Wife: did you buy those just so you can make that joke with her?
Me: i’m invested in our relationship : )
No matter how busy my Sunday gets, I always manage to set aside time to panic about Monday.
How apt that, after listening to “hold music” for an hour, I need a hug.
I napped the entire afternoon away.
I still feel like garbage but at least I’m well-rested garbage.
Don’t spill it
Don’t spill it
Don’t spill it
Don’t spill it
Don’t spill it
My kitchen now has a lake– me trying to fill up my ice trays
LOST DOG: 4 year old border collie. Still living at home but doesn’t know what to do with his life.
[blind date]
Him: what are you looking for in a partner?
Her: someone with serious ink
Him: *opens overcoat to reveal a range of 18th century fountain pens*
Her: [whispering] holy shit
Bee. The reason he needs an epi pen.
my thigh gap is just a painted tunnel by Wile E. Coyote
Me: one pill pls
Pill Bottle: 37
Me: no just one pls
Pill Bottle: 37
Me: pls only one pi-
Pill Bottle: SILICA PACKET lmao
morpheus wrapping the red pill in a piece of cheese so i’ll take it
Been watching a lot of Netflix documentaries & I think a really good way for me to make a lot of money is to find a rich woman & tell her I’m a vampire or some other crazy shit & she’ll just give me loads of cash.

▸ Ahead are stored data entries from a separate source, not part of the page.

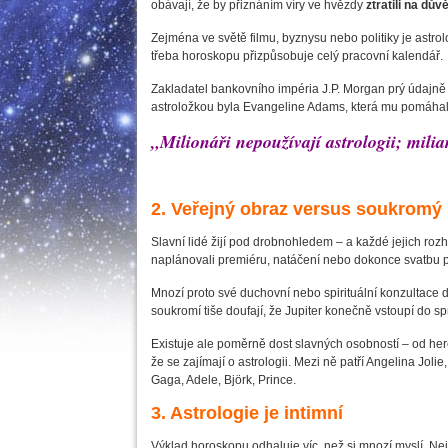
obávají, že by přiznáním víry ve hvězdy
ztratili na dů
Zejména ve světě filmu, byznysu nebo politiky je astrol
třeba horoskopu přizpůsobuje celý pracovní kalendář.
Zakladatel bankovního impéria J.P. Morgan prý údajně 
astroložkou byla Evangeline Adams, která mu pomáhala
„Milionáři nepoužívají astrologii; mili
2. Veřejný obraz versus soukromý 
Slavní lidé žijí pod drobnohledem – a každé jejich rozh
naplánovali premiéru, natáčení nebo dokonce svatbu 
Mnozí proto své duchovní nebo spirituální konzultace dr
soukromí tiše doufají, že Jupiter konečně vstoupí do 
Existuje ale poměrně dost slavných osobností – od herc
že se zajímají o astrologii. Mezi ně patří Angelina Jo
Gaga, Adele, Björk, Prince.
3. Astrologie je intimní
Výklad horoskopu odhaluje víc, než si mnozí myslí. Nej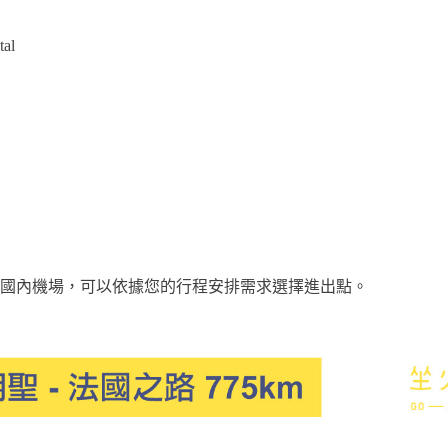
tal
國內機場，可以依據您的行程安排需求選擇進出點。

Haha my cousin’s safeword is “chalice.” (We don’t have sex; I saw it cuz I hacked his email to get his salmon casserole recipe)
A faceplant is the ultimate fusion cuisine
I get it, crocs and socks are not sexy at all, but I wasn’t getting laid in tennis shoes either and this is ridiculously comfortable.
My account was hacked so if you saw some really weird posts or received some strange DMs, those were the ones that were definitely from ME. Anything else was the hackers.